引用段落:
下图是本文介绍到的一些对象之间的引用关系图，实线表示强引用，虚线表示弱引用：

然后网上就传言，ThreadLocal会引发内存泄露，他们的理由是这样的：

如上图，ThreadLocalMap使用ThreadLocal的弱引用作为key，如果一个ThreadLocal没有外部强引用引用他，那么系统gc的时候，这个ThreadLocal势必会被回收，这样一来，ThreadLocalMap中就会出现key为null的Entry，就没有办法访问这些key为null的Entry的value，如果当前线程再迟迟不结束的话，这些key为null的Entry的value就会一直存在一条强引用链：
Thread Ref -> Thread -> ThreaLocalMap -> Entry -> value
永远无法回收，造成内存泄露。

我们来看看到底会不会出现这种情况。

其实，在JDK的ThreadLocalMap的设计中已经考虑到这种情况，也加上了一些防护措施，下面是ThreadLocalMap的getEntry方法的源码：

        private Entry getEntry(ThreadLocal<?> key) {
            int i = key.threadLocalHashCode & (table.length - 1);
            Entry e = table[i];
            if (e != null && e.get() == key)
                return e;
            else
                return getEntryAfterMiss(key, i, e);
        }

getEntryAfterMiss函数的源码：

private Entry getEntryAfterMiss(ThreadLocal<?> key, int i, Entry e) {
     Entry[] tab = table;
     int len = tab.length;

     while (e != null) {
         ThreadLocal<?> k = e.get();
         if (k == key)
             return e;
         if (k == null)

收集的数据
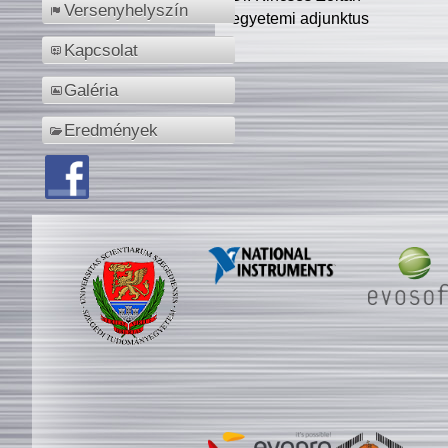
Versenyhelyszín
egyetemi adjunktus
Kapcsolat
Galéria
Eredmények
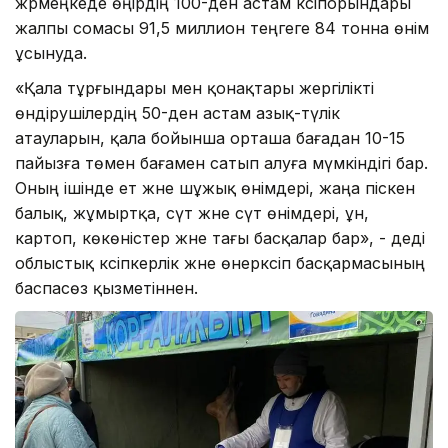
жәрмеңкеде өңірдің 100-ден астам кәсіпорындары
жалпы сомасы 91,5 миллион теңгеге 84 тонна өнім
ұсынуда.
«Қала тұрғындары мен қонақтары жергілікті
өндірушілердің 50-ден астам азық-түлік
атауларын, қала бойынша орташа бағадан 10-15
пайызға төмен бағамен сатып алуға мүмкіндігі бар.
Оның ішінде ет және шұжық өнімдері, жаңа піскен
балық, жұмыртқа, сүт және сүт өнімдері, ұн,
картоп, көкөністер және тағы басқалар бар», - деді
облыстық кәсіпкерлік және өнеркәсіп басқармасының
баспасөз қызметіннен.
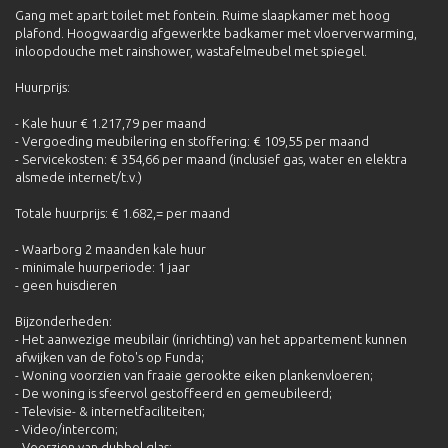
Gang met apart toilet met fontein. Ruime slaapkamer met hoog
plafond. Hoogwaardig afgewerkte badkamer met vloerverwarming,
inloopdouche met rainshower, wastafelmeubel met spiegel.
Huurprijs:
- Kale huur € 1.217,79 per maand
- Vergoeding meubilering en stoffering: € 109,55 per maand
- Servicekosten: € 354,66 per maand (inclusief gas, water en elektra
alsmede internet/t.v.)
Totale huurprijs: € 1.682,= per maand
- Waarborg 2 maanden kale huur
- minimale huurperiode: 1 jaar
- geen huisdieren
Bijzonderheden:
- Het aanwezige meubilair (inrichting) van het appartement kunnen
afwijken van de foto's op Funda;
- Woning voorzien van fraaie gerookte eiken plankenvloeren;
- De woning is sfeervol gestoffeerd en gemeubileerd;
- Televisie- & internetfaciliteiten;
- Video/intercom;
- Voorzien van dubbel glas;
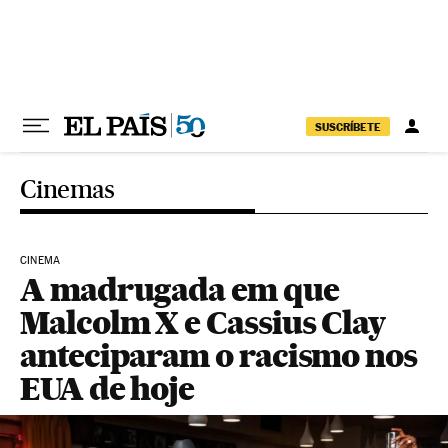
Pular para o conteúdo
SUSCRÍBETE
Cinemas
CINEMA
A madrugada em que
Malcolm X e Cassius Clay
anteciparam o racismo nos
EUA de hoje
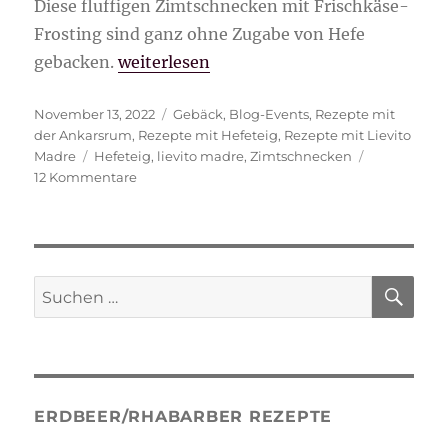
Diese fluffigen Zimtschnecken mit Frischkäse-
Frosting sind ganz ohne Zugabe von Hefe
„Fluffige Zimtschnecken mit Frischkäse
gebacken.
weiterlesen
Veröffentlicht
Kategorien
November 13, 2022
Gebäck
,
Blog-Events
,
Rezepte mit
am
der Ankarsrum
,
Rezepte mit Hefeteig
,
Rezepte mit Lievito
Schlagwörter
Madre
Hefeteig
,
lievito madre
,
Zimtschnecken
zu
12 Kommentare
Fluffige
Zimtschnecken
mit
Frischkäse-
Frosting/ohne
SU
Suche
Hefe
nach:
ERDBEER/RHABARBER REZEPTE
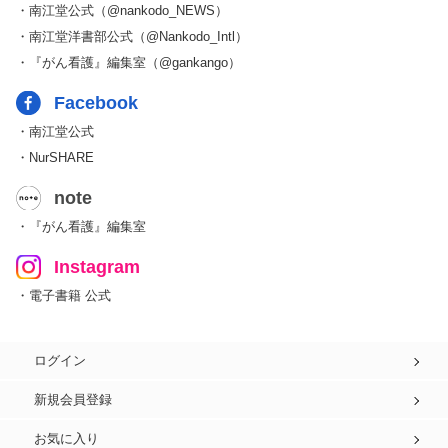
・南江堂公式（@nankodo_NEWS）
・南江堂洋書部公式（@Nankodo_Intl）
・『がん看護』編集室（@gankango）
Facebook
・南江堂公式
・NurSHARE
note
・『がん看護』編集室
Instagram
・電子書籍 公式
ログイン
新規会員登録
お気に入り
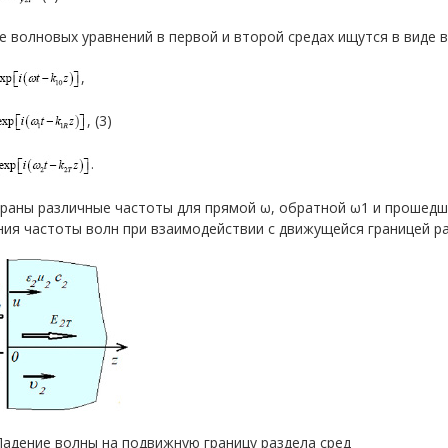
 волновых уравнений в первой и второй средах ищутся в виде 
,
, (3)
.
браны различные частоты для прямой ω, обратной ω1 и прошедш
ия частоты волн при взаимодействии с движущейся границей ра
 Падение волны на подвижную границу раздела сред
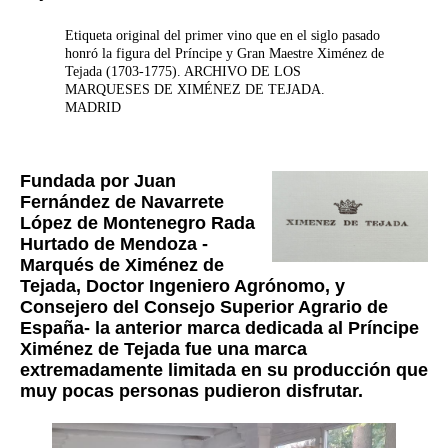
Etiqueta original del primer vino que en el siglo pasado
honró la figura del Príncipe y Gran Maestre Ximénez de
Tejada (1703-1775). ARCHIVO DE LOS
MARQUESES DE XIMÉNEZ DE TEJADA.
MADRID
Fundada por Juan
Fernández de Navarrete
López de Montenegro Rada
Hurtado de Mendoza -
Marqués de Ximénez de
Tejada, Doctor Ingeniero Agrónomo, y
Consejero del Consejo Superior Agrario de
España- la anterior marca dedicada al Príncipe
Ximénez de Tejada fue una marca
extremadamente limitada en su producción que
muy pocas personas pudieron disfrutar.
==
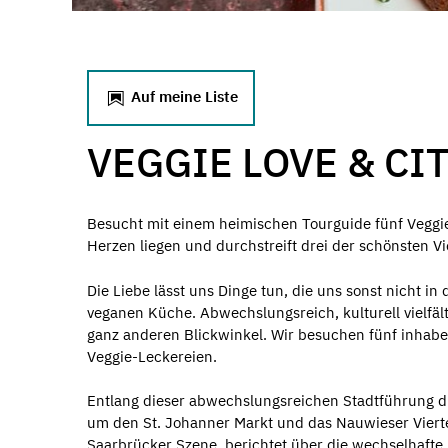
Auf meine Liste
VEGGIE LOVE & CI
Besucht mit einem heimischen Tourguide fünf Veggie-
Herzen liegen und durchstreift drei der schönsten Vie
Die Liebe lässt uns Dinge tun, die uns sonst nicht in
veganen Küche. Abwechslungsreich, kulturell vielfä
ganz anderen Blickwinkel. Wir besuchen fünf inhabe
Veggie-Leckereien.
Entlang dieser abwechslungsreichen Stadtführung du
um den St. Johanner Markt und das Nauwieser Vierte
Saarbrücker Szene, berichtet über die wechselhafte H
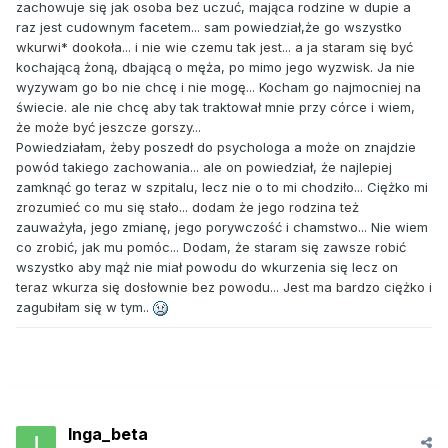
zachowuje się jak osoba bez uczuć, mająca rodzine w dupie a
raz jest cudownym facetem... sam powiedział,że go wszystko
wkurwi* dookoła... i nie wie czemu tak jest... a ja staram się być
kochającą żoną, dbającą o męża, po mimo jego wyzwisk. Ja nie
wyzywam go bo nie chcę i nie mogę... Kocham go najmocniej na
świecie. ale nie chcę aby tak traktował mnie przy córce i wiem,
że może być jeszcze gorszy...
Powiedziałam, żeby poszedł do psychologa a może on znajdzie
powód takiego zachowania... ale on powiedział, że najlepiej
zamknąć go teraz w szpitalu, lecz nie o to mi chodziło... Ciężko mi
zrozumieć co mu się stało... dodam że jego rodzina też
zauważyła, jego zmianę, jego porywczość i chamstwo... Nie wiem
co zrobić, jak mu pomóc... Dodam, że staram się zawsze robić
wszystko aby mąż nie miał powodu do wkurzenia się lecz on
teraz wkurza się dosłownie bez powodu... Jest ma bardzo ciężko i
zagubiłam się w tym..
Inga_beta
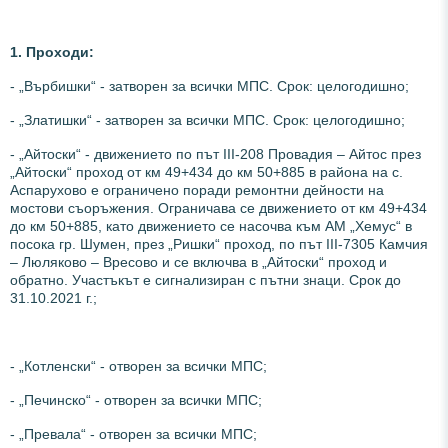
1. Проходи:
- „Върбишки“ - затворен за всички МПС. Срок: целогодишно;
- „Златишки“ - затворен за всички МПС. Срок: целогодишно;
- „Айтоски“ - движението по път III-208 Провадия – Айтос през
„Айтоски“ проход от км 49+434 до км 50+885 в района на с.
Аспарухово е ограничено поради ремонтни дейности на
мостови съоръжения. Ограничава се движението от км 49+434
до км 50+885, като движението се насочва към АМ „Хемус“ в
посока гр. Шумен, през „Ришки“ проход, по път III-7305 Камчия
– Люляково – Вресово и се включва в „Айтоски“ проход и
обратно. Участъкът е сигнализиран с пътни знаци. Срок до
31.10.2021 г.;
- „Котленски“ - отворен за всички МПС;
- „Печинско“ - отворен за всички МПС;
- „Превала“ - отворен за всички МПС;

你的任务:
1. 请把引用段落中以“如上图，ThreadLocalMap使用”开头的那段文字（连同其后的引用链和结论句）改写成简短的要点列表，保留主要事实。
2. 请给出这段讲ThreadLocal内存泄露的引用段落在结尾之后的后续内容。
这些列表与引用段落没有关系。

练习结果:
1.
- ThreadLocalMap用ThreadLocal的弱引用作为key。
- 如果某个ThreadLocal没有外部强引用，系统gc时它势必会被回收，ThreadLocalMap中就会出现key为null的Entry。
- 这些key为null的Entry的value无法再被访问。
- 如果当前线程迟迟不结束，这些value会一直处在一条强引用链上：Thread Ref -> Thread -> ThreaLocalMap -> Entry -> value。
- 结果是永远无法回收，造成内存泄露。

2.
             expungeStaleEntry(i);
         else
             i = nextIndex(i, len);
         e = tab[i];
     }
     return null;
 }

expungeStaleEntry函数的源码：

        private int expungeStaleEntry(int staleSlot) {
            Entry[] tab = table;
            int len = tab.length;

            // expunge entry at staleSlot
            tab[staleSlot].value = null;
            tab[staleSlot] = null;
            size--;

            // Rehash until we encounter null
            Entry e;
            int i;
            for (i = nextIndex(staleSlot, len);
                 (e = tab[i]) != null;
                 i = nextIndex(i, len)) {
                ThreadLocal<?> k = e.get();
                if (k == null) {
                    e.value = null;
                    tab[i] = null;
                    size--;
                } else {
                    int h = k.threadLocalHashCode & (len - 1);
                    if (h != i) {
                        tab[i] = null;

                        // Unlike Knuth 6.4 Algorithm R, we must scan until
                        // null because multiple entries could have been stale.
                        while (tab[h] != null)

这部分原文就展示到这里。